Repeat the listing that follows, character for character, minus the pictures.

Dataset section start

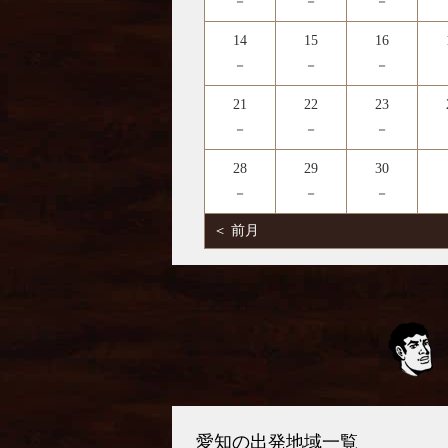
－
－
－
14
15
16
－
－
－
21
22
23
－
－
－
28
29
30
－
－
－
＜ 前月
愛知の出発地域一覧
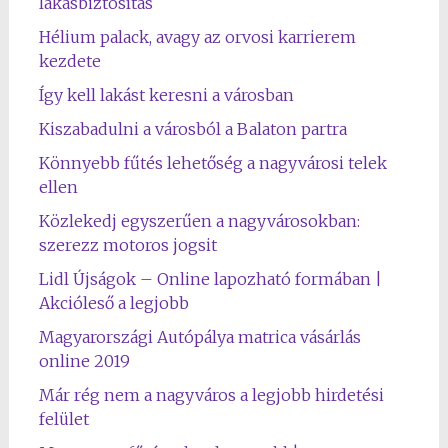
lakásbiztosítás
Hélium palack, avagy az orvosi karrierem
kezdete
Így kell lakást keresni a városban
Kiszabadulni a városból a Balaton partra
Könnyebb fűtés lehetőség a nagyvárosi telek
ellen
Közlekedj egyszerűen a nagyvárosokban:
szerezz motoros jogsit
Lidl Újságok – Online lapozható formában |
Akcióleső a legjobb
Magyarországi Autópálya matrica vásárlás
online 2019
Már rég nem a nagyváros a legjobb hirdetési
felület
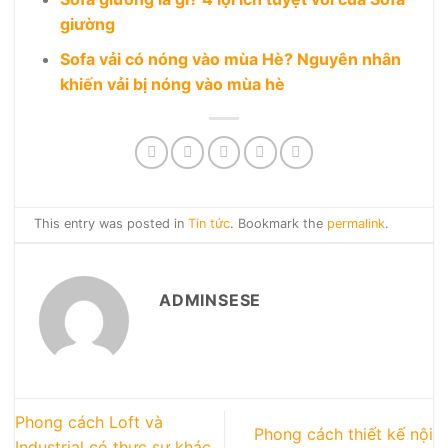
giường
Sofa vải có nóng vào mùa Hè? Nguyên nhân
khiến vải bị nóng vào mùa hè
This entry was posted in
Tin tức
. Bookmark the
permalink
.
ADMINSESE
Phong cách Loft và
Phong cách thiết kế nội
Industrial có thực sự khác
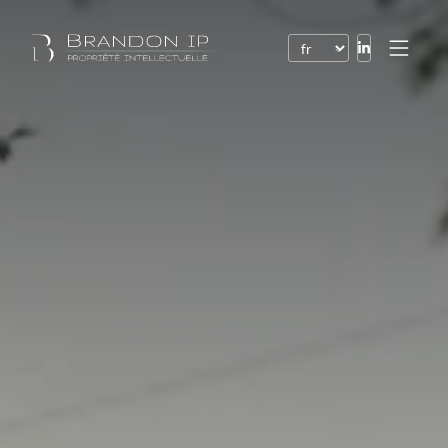
Brevets
Marques
Dessins et modèles
Droit de l’Internet
Noms de domaine
Droits d’auteur
Logiciels
Contrats
Litiges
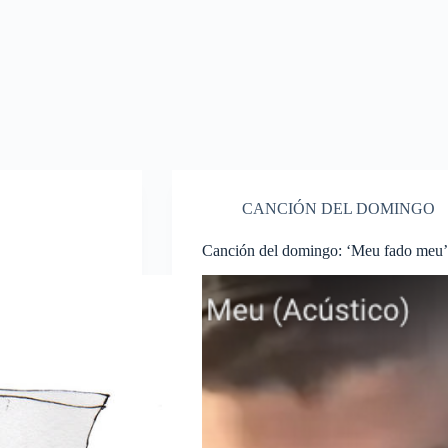
CANCIÓN DEL DOMINGO
Canción del domingo: ‘Meu fado meu’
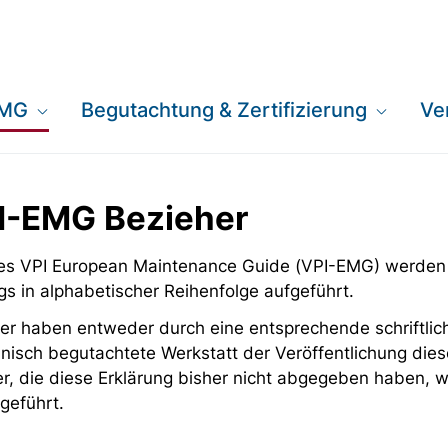
EMG
Begutachtung & Zertifizierung
Ve
PI-EMG Bezieher
 des VPI European Maintenance Guide (VPI-EMG) werden
gs in alphabetischer Reihenfolge aufgeführt.
er haben entweder durch eine entsprechende schriftlich
nisch begutachtete Werkstatt der Veröffentlichung dies
er, die diese Erklärung bisher nicht abgegeben haben,
geführt.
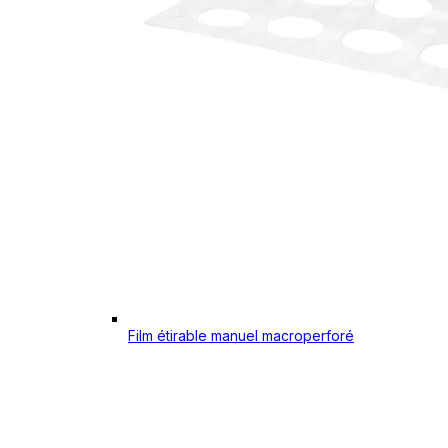
Film étirable manuel macroperforé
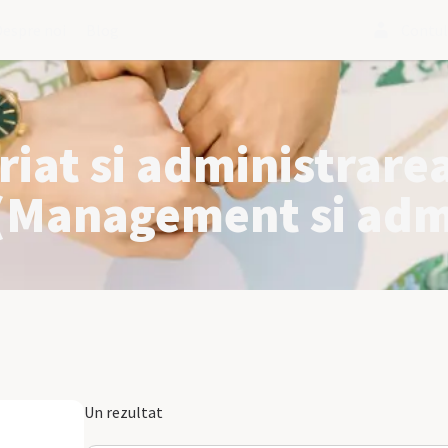
Despre noi
Blog
Contu
iat si administrarea
Management si admi
Un rezultat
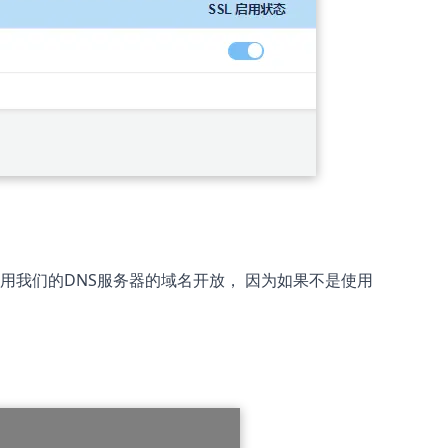
用我们的DNS服务器的域名开放， 因为如果不是使用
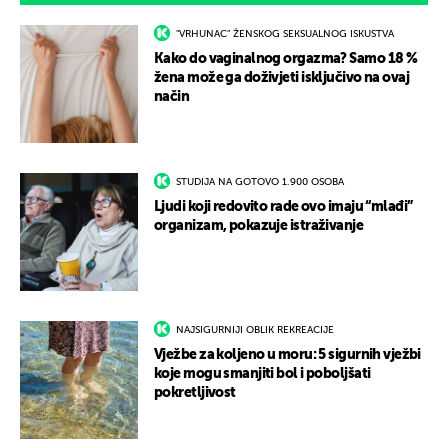
"VRHUNAC" ŽENSKOG SEKSUALNOG ISKUSTVA
Kako do vaginalnog orgazma? Samo 18 %
žena može ga doživjeti isključivo na ovaj
način
STUDIJA NA GOTOVO 1.900 OSOBA
Ljudi koji redovito rade ovo imaju “mlađi”
organizam, pokazuje istraživanje
NAJSIGURNIJI OBLIK REKREACIJE
Vježbe za koljeno u moru: 5 sigurnih vježbi
koje mogu smanjiti bol i poboljšati
pokretljivost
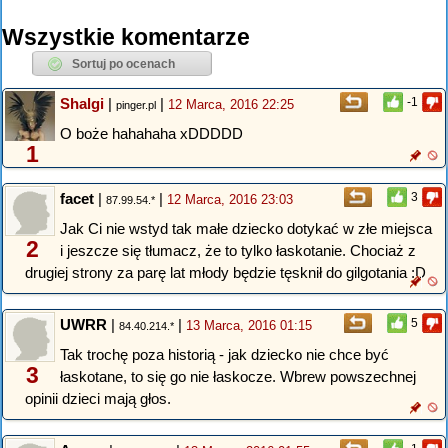
Wszystkie komentarze
Shalgi
|
|
-1
12 Marca, 2016 22:25
pinger.pl
O boże hahahaha xDDDDD
1
facet
|
|
3
12 Marca, 2016 23:03
87.99.54.*
Jak Ci nie wstyd tak małe dziecko dotykać w złe miejsca
2
i jeszcze się tłumacz, że to tylko łaskotanie. Chociaż z
drugiej strony za parę lat młody będzie tęsknił do gilgotania :D
UWRR
|
|
5
13 Marca, 2016 01:15
84.40.214.*
Tak trochę poza historią - jak dziecko nie chce być
3
łaskotane, to się go nie łaskocze. Wbrew powszechnej
opinii dzieci mają głos.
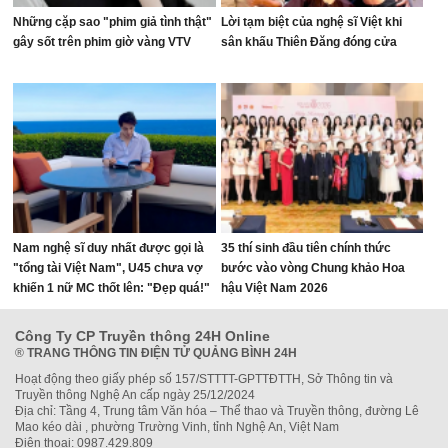
Những cặp sao "phim giả tình thật"
Lời tạm biệt của nghệ sĩ Việt khi
gây sốt trên phim giờ vàng VTV
sân khấu Thiên Đăng đóng cửa
Nam nghệ sĩ duy nhất được gọi là
35 thí sinh đầu tiên chính thức
"tổng tài Việt Nam", U45 chưa vợ
bước vào vòng Chung khảo Hoa
khiến 1 nữ MC thốt lên: "Đẹp quá!"
hậu Việt Nam 2026
Công Ty CP Truyền thông 24H Online
®
TRANG THÔNG TIN ĐIỆN TỬ QUẢNG BÌNH 24H
Hoạt động theo giấy phép số 157/STTTT-GPTTĐTTH, Sở Thông tin và
Truyền thông Nghệ An cấp ngày 25/12/2024
Địa chỉ: Tầng 4, Trung tâm Văn hóa – Thể thao và Truyền thông, đường Lê
Mao kéo dài , phường Trường Vinh, tỉnh Nghệ An, Việt Nam
Điện thoại: 0987.429.809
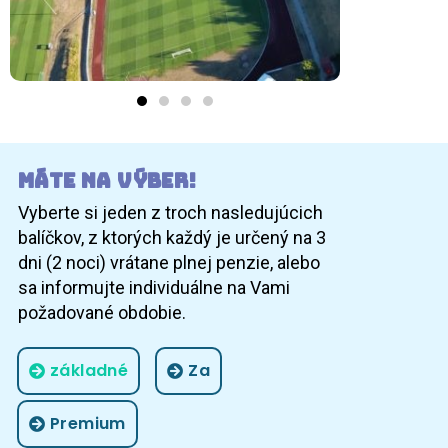
Máte na výber!
Vyberte si jeden z troch nasledujúcich
balíčkov, z ktorých každý je určený na 3
dni (2 noci) vrátane plnej penzie, alebo
sa informujte individuálne na Vami
požadované obdobie.
základné
Za
Premium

Dataset section end

◆ Output of the task:
－
－
－
14
15
16
－
－
－
21
22
23
－
－
－
28
29
30
－
－
－
＜ 前月
愛知の出発地域一覧
lakásbiztosítás
Hélium palack, avagy az orvosi karrierem
kezdete
Így kell lakást keresni a városban
Kiszabadulni a városból a Balaton partra
Könnyebb fűtés lehetőség a nagyvárosi telek
ellen
Közlekedj egyszerűen a nagyvárosokban:
szerezz motoros jogsit
Lidl Újságok – Online lapozható formában |
Akcióleső a legjobb
Magyarországi Autópálya matrica vásárlás
online 2019
Már rég nem a nagyváros a legjobb hirdetési
felület
giường
Sofa vải có nóng vào mùa Hè? Nguyên nhân
khiến vải bị nóng vào mùa hè
This entry was posted in
Tin tức
. Bookmark the
permalink
.
ADMINSESE
Phong cách Loft và
Phong cách thiết kế nội
Industrial có thực sự khác
Brevets
Marques
Dessins et modèles
Droit de l’Internet
Noms de domaine
Droits d’auteur
Logiciels
Contrats
Litiges
CANCIÓN DEL DOMINGO
Canción del domingo: ‘Meu fado meu’
EMG
Begutachtung & Zertifizierung
Ve
PI-EMG Bezieher
 des VPI European Maintenance Guide (VPI-EMG) werden
gs in alphabetischer Reihenfolge aufgeführt.
er haben entweder durch eine entsprechende schriftlich
nisch begutachtete Werkstatt der Veröffentlichung dies
er, die diese Erklärung bisher nicht abgegeben haben,
geführt.
Film étirable manuel macroperforé
Despre noi
Blog
Contu
iat si administrarea
Management si admi
Un rezultat
用我们的DNS服务器的域名开放， 因为如果不是使用
"VRHUNAC" ŽENSKOG SEKSUALNOG ISKUSTVA
Kako do vaginalnog orgazma? Samo 18 %
žena može ga doživjeti isključivo na ovaj
način
STUDIJA NA GOTOVO 1.900 OSOBA
Ljudi koji redovito rade ovo imaju “mlađi”
organizam, pokazuje istraživanje
NAJSIGURNIJI OBLIK REKREACIJE
Vježbe za koljeno u moru: 5 sigurnih vježbi
koje mogu smanjiti bol i poboljšati
pokretljivost
Wszystkie komentarze
Shalgi
|
|
-1
12 Marca, 2016 22:25
pinger.pl
O boże hahahaha xDDDDD
1
facet
|
|
3
12 Marca, 2016 23:03
87.99.54.*
Jak Ci nie wstyd tak małe dziecko dotykać w złe miejsca
2
i jeszcze się tłumacz, że to tylko łaskotanie. Chociaż z
drugiej strony za parę lat młody będzie tęsknił do gilgotania :D
UWRR
|
|
5
13 Marca, 2016 01:15
84.40.214.*
Tak trochę poza historią - jak dziecko nie chce być
3
łaskotane, to się go nie łaskocze. Wbrew powszechnej
opinii dzieci mają głos.
Những cặp sao "phim giả tình thật"
Lời tạm biệt của nghệ sĩ Việt khi
gây sốt trên phim giờ vàng VTV
sân khấu Thiên Đăng đóng cửa
Nam nghệ sĩ duy nhất được gọi là
35 thí sinh đầu tiên chính thức
"tổng tài Việt Nam", U45 chưa vợ
bước vào vòng Chung khảo Hoa
khiến 1 nữ MC thốt lên: "Đẹp quá!"
hậu Việt Nam 2026
Công Ty CP Truyền thông 24H Online
®
TRANG THÔNG TIN ĐIỆN TỬ QUẢNG BÌNH 24H
Hoạt động theo giấy phép số 157/STTTT-GPTTĐTTH, Sở Thông tin và
Truyền thông Nghệ An cấp ngày 25/12/2024
Địa chỉ: Tầng 4, Trung tâm Văn hóa – Thể thao và Truyền thông, đường Lê
Mao kéo dài , phường Trường Vinh, tỉnh Nghệ An, Việt Nam
Điện thoại: 0987.429.809
Máte na výber!
Vyberte si jeden z troch nasledujúcich
balíčkov, z ktorých každý je určený na 3
dni (2 noci) vrátane plnej penzie, alebo
sa informujte individuálne na Vami
požadované obdobie.
základné
Za
Premium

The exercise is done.